■ Problem ■
Report back each line of the data that contains the word "APERTURE".
━━━ Supplied material ━━━
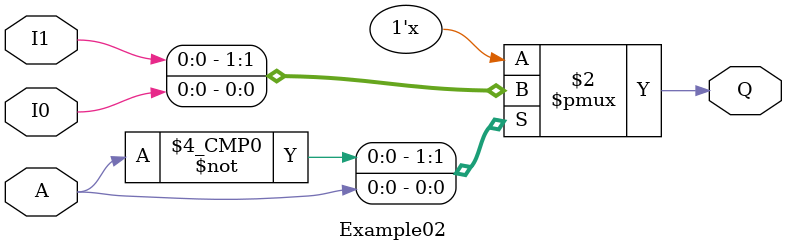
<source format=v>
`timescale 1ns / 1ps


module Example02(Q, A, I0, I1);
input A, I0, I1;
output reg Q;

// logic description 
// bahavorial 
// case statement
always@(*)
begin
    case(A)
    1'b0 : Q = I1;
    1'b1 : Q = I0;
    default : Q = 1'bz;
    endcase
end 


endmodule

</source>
━━━
━━━ Supplied material ━━━
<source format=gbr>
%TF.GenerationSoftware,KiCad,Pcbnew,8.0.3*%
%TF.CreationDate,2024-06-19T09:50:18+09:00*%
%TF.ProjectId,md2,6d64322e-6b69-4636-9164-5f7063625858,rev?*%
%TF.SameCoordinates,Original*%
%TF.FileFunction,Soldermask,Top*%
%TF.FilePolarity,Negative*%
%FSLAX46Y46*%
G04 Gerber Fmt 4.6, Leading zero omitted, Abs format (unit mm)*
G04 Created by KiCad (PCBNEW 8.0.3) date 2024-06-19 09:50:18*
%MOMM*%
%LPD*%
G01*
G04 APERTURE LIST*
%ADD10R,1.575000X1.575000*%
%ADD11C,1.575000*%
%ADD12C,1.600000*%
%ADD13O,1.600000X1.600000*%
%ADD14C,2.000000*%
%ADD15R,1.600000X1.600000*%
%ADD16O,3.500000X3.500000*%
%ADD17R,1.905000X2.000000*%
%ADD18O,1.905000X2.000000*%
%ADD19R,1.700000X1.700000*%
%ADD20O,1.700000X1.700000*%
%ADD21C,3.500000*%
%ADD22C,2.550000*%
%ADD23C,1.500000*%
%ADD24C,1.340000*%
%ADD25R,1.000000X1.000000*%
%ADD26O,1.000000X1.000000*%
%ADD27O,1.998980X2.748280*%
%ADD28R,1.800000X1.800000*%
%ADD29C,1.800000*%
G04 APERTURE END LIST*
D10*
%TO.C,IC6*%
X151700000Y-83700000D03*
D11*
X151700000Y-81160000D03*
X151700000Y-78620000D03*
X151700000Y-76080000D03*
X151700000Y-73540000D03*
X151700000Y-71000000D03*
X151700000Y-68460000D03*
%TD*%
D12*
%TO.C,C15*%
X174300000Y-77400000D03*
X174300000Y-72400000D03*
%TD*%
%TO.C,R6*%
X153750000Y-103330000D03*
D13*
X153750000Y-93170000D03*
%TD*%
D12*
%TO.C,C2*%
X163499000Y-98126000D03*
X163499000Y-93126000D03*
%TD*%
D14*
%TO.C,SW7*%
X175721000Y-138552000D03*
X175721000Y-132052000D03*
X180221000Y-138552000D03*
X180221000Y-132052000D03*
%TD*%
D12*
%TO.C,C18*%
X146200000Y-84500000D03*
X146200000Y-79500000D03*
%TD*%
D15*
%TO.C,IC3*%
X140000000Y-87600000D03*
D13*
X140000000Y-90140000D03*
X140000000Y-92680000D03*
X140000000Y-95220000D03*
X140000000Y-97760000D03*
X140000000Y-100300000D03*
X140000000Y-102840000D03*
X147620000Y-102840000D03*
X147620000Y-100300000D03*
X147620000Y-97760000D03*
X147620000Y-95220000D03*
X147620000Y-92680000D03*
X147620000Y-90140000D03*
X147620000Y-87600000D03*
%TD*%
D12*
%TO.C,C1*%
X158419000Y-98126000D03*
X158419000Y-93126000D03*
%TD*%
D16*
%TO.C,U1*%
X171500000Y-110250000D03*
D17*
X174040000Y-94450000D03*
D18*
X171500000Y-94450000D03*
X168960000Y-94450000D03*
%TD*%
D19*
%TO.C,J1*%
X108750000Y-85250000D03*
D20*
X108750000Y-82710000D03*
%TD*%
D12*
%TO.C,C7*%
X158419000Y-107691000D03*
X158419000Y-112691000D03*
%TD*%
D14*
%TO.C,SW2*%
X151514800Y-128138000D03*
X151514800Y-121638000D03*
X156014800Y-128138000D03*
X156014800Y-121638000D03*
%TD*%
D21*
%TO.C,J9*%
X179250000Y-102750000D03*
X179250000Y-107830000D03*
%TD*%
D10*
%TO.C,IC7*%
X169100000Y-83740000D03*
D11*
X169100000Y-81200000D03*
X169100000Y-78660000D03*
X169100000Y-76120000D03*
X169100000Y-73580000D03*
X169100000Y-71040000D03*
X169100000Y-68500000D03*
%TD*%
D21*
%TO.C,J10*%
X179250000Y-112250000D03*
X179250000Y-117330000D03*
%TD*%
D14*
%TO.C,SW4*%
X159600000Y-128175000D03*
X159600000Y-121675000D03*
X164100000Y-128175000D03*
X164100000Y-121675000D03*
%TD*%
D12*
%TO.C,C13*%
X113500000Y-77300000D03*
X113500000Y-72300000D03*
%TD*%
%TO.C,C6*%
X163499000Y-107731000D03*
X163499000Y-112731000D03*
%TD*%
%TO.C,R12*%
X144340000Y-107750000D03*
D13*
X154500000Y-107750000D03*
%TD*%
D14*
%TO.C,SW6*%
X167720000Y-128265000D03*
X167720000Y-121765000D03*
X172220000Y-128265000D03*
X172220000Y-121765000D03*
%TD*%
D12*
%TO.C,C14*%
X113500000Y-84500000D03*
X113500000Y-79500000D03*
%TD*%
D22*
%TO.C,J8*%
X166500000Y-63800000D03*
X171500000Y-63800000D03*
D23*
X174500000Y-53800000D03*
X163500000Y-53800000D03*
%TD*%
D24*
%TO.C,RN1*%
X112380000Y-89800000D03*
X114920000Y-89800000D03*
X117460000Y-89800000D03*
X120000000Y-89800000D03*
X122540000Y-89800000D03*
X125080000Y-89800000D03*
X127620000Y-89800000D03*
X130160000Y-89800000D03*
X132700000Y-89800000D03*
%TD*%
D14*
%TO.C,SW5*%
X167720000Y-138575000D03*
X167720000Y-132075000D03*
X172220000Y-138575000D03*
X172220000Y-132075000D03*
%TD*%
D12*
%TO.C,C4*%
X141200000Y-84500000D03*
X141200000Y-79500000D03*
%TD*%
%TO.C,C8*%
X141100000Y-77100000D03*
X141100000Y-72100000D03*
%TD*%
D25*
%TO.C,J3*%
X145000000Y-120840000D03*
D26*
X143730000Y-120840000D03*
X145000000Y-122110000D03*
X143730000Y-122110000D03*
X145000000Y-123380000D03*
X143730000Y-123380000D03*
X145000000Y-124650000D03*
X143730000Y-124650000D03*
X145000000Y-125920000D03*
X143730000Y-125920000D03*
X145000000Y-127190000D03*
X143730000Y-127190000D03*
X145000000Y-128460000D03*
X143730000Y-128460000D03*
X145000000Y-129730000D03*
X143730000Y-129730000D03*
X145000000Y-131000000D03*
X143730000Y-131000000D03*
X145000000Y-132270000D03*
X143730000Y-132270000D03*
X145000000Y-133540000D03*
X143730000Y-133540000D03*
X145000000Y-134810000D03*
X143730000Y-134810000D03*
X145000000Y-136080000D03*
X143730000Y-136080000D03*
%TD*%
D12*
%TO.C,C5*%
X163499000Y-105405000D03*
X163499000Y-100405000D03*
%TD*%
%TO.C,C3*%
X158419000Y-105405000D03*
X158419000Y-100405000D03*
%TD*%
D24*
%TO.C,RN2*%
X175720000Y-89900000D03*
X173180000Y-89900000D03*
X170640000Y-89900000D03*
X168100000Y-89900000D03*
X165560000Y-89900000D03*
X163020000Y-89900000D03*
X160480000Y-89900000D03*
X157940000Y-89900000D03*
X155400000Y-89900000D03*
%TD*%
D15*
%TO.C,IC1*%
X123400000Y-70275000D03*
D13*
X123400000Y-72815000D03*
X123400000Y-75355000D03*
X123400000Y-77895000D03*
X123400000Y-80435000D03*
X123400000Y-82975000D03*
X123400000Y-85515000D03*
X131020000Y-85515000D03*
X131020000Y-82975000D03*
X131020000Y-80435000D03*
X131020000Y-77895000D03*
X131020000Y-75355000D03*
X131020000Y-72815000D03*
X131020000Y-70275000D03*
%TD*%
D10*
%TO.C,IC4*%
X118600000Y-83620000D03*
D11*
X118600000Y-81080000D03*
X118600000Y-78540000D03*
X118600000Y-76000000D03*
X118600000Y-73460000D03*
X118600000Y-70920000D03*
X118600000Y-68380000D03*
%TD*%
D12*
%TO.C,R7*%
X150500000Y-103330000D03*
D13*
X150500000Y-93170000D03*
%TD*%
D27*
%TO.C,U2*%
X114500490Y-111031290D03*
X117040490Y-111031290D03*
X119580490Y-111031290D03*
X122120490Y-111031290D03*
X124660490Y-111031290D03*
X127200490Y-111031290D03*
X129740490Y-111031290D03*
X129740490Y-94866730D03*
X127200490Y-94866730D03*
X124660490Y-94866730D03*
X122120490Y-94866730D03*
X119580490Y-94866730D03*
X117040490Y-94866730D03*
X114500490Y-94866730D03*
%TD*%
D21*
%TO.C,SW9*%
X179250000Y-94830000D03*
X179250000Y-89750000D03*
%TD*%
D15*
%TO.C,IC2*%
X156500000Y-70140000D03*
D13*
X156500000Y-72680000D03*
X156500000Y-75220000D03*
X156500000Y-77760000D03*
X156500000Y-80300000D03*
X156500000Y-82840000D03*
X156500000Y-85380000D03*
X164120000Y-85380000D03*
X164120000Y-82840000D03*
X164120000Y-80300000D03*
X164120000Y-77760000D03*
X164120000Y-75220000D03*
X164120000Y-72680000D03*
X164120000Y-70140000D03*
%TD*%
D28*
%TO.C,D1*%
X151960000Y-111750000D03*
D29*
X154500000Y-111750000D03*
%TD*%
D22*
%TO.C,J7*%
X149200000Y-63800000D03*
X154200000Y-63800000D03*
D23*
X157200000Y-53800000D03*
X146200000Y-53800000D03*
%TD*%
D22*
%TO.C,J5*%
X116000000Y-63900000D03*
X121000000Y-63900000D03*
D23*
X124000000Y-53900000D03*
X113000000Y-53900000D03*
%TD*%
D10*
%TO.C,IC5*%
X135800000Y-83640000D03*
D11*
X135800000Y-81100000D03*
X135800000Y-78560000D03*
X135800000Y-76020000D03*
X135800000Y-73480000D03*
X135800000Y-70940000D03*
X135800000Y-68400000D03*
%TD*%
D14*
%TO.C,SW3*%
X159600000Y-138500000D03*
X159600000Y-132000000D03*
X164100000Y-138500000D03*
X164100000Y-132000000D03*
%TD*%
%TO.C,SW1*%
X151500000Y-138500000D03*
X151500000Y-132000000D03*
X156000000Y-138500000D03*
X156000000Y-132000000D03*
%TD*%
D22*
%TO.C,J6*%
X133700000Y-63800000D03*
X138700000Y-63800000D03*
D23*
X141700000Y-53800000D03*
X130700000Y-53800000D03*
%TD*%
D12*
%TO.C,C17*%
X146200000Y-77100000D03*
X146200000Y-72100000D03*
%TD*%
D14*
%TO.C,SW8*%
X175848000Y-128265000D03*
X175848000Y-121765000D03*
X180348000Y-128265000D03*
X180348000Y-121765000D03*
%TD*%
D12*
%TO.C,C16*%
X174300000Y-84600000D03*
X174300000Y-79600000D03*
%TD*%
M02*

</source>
━━━
■ Finished task ■
G04 APERTURE LIST*
G04 APERTURE END LIST*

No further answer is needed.